◆ EXERCISE REQUIREMENTS: Everything in the listing below from the line containing "106: (758, 248)" through the line containing "126: (696, 189)" must be repeated exactly; the remaining lines are not wanted.

◆ PROVIDED INFORMATION:
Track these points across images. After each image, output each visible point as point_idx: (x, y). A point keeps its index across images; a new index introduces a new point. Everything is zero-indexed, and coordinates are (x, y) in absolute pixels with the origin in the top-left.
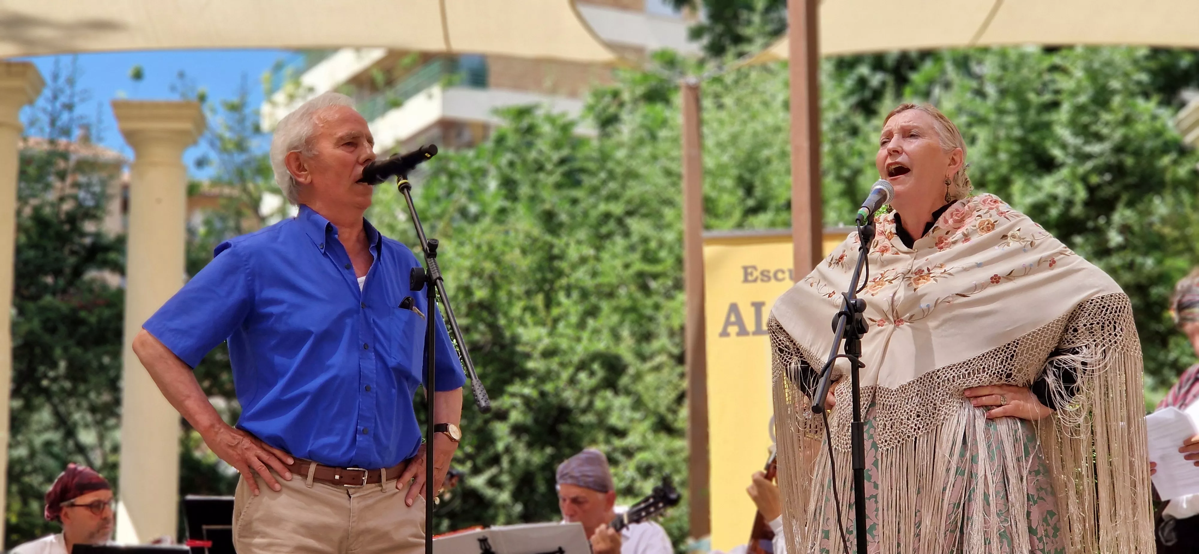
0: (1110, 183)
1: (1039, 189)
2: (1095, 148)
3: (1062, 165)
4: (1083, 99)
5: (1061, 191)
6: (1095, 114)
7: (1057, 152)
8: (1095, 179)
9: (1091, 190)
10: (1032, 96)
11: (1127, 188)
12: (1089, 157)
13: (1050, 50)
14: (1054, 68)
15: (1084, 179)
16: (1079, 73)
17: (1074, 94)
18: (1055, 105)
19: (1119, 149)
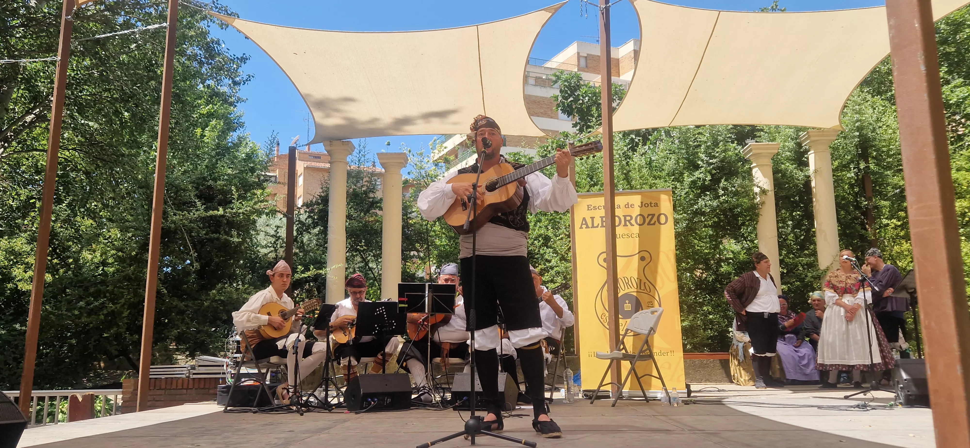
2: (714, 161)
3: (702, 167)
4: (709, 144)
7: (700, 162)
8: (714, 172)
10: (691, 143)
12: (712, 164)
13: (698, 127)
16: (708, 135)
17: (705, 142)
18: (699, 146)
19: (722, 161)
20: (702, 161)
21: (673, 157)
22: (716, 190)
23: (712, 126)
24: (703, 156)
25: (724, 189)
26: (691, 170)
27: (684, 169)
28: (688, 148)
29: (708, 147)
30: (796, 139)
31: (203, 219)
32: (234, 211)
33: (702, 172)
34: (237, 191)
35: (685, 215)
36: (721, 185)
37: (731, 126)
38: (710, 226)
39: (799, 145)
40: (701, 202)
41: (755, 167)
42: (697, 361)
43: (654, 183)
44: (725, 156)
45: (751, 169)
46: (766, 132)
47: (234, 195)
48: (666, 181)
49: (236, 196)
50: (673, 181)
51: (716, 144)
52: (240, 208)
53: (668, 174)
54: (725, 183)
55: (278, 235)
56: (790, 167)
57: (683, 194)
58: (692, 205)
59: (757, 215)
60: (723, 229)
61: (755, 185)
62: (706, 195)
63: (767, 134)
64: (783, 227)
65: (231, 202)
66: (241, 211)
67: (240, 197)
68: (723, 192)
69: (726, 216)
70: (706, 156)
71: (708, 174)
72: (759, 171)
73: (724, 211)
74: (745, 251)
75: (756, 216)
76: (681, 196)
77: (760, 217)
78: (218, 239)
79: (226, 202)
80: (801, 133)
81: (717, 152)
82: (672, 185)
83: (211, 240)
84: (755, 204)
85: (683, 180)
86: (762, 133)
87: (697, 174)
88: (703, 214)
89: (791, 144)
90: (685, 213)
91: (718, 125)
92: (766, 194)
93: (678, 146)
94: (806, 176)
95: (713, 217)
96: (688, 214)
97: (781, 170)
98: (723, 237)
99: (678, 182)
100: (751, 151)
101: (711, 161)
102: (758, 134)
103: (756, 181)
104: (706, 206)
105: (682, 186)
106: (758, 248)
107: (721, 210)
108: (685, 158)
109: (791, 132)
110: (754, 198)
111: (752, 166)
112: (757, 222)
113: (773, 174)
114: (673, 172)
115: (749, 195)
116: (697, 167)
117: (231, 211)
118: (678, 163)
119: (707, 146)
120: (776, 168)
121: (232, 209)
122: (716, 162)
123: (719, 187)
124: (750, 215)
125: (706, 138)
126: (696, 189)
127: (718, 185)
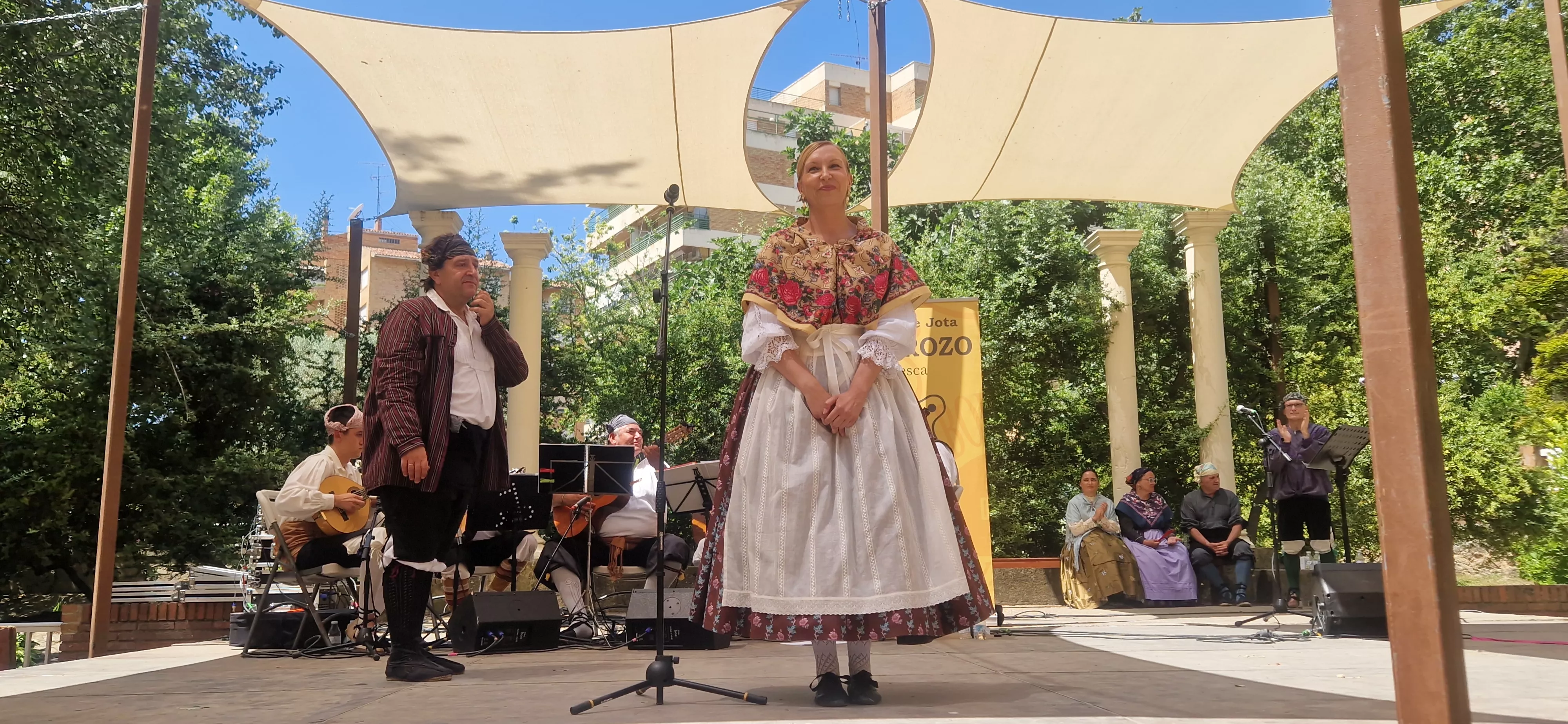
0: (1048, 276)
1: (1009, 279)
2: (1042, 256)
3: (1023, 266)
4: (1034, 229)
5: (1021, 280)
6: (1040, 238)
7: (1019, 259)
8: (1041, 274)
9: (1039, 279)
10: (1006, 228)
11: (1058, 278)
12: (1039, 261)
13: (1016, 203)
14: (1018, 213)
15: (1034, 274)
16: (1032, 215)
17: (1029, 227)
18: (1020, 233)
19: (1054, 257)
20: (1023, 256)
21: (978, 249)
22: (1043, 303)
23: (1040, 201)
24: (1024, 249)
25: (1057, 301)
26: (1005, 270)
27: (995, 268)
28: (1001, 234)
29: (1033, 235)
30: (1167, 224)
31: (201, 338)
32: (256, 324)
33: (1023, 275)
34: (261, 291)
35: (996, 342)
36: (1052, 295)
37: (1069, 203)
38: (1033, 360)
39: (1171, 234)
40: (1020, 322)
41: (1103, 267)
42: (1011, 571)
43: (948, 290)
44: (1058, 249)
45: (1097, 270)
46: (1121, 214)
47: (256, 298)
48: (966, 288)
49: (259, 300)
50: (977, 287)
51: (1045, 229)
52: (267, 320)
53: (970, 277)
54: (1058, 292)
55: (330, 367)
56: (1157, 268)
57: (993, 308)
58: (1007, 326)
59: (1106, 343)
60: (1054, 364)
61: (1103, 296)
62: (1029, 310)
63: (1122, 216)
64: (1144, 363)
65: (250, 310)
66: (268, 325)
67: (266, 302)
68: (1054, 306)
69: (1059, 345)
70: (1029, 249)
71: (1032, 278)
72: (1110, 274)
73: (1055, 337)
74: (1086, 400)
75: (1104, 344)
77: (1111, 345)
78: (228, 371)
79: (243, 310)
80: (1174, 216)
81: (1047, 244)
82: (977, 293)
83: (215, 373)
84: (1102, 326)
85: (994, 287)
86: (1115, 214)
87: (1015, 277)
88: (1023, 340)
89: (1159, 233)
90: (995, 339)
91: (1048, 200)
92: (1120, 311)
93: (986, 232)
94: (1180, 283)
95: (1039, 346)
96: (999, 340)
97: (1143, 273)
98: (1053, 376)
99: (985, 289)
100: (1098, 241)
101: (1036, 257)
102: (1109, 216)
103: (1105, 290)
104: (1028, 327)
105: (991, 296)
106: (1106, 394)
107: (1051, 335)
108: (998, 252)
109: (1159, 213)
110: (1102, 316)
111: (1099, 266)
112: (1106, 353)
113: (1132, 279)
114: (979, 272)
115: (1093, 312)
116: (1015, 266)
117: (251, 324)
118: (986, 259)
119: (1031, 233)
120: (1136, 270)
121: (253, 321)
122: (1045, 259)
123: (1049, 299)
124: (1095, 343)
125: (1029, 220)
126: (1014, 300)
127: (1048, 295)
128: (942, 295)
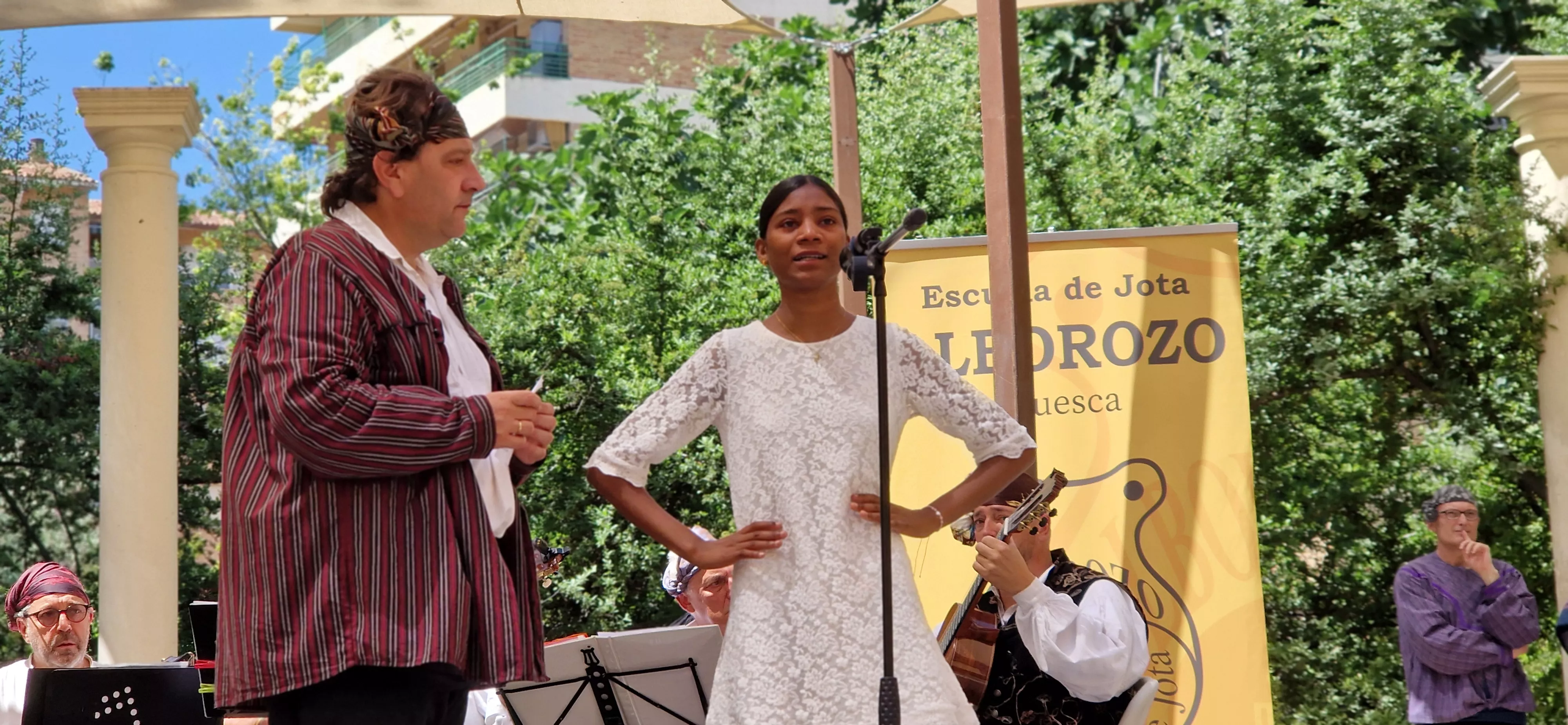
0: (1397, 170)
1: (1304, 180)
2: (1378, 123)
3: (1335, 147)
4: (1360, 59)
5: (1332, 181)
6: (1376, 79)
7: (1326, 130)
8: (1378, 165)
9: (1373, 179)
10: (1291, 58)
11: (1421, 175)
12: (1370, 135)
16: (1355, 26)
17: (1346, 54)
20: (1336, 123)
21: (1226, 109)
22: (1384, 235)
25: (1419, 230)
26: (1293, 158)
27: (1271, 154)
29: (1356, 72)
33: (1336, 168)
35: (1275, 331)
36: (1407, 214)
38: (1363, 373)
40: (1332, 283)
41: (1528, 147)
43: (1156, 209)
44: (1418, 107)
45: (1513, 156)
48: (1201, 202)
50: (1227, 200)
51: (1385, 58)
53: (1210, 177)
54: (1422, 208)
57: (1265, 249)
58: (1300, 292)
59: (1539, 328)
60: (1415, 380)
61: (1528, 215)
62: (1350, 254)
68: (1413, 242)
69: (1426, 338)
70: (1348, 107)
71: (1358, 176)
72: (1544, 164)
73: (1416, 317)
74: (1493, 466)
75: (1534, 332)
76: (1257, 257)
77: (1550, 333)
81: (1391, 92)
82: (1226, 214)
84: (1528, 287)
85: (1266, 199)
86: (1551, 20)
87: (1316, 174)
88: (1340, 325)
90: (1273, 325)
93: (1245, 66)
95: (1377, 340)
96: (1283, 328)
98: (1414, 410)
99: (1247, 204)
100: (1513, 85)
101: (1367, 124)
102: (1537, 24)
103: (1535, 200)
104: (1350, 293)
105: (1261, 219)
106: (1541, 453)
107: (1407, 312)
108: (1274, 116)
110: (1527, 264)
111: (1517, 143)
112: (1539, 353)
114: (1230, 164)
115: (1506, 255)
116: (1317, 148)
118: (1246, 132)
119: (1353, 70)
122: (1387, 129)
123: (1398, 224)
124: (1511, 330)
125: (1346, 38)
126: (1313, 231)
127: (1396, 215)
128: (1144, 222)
==
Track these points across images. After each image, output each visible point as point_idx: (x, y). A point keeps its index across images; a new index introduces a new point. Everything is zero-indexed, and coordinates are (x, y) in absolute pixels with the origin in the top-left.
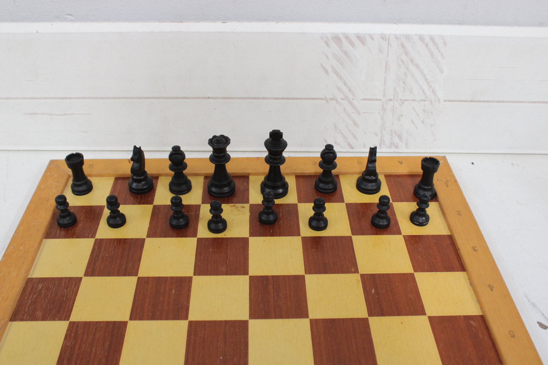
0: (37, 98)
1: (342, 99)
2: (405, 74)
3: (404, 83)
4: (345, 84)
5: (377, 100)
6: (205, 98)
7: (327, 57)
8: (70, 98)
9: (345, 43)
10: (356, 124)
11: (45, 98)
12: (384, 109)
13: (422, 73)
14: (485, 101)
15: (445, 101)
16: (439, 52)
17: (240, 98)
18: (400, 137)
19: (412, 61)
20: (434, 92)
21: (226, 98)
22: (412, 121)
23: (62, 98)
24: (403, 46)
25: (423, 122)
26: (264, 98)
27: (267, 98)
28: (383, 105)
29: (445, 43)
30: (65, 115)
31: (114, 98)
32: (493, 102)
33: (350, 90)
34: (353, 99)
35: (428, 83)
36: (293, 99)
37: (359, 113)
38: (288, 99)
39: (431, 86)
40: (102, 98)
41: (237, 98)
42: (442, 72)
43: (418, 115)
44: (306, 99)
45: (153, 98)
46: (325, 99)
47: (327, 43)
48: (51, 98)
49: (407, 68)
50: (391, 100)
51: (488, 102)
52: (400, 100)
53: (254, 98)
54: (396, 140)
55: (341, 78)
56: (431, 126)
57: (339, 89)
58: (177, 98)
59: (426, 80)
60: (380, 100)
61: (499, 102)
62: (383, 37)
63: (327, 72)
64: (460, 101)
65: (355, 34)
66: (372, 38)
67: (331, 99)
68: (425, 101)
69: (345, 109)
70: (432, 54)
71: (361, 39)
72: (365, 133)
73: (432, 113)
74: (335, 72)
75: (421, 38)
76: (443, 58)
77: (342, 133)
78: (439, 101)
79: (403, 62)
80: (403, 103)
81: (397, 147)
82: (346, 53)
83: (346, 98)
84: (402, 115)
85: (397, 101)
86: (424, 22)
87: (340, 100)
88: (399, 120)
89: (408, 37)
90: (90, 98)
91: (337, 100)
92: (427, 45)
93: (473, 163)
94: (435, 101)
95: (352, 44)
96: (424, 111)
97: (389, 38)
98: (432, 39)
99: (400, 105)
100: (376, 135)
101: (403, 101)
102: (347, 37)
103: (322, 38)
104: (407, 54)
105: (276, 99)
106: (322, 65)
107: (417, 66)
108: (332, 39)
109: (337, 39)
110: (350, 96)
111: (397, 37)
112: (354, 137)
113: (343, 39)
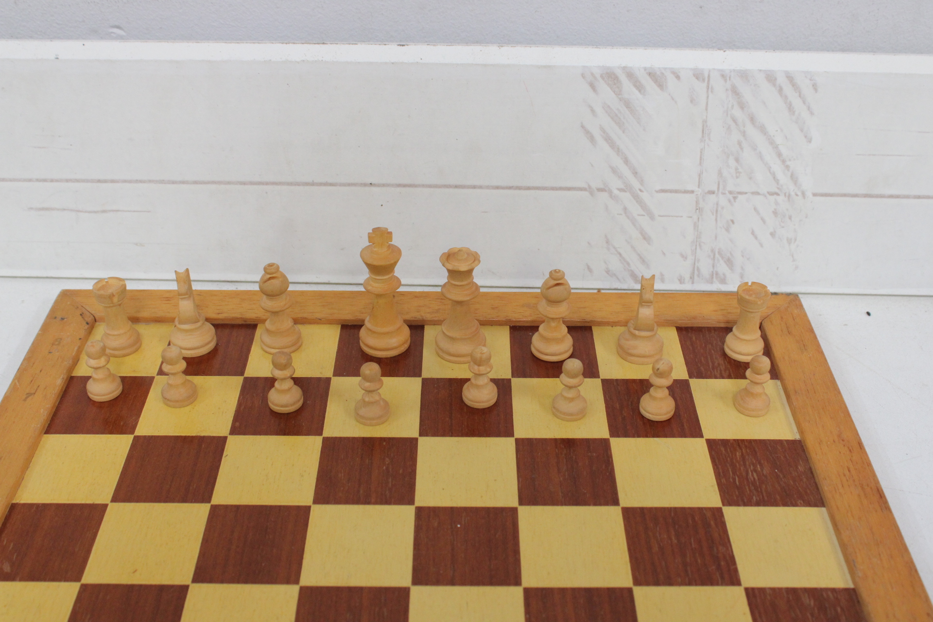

◆ RESPONSE AREA:
106: (758, 248)
107: (721, 210)
108: (685, 158)
109: (791, 132)
110: (754, 198)
111: (752, 166)
112: (757, 222)
113: (773, 174)
114: (673, 172)
115: (749, 195)
116: (697, 167)
117: (231, 211)
118: (678, 163)
119: (707, 146)
120: (776, 168)
121: (232, 209)
122: (716, 162)
123: (719, 187)
124: (750, 215)
125: (706, 138)
126: (696, 189)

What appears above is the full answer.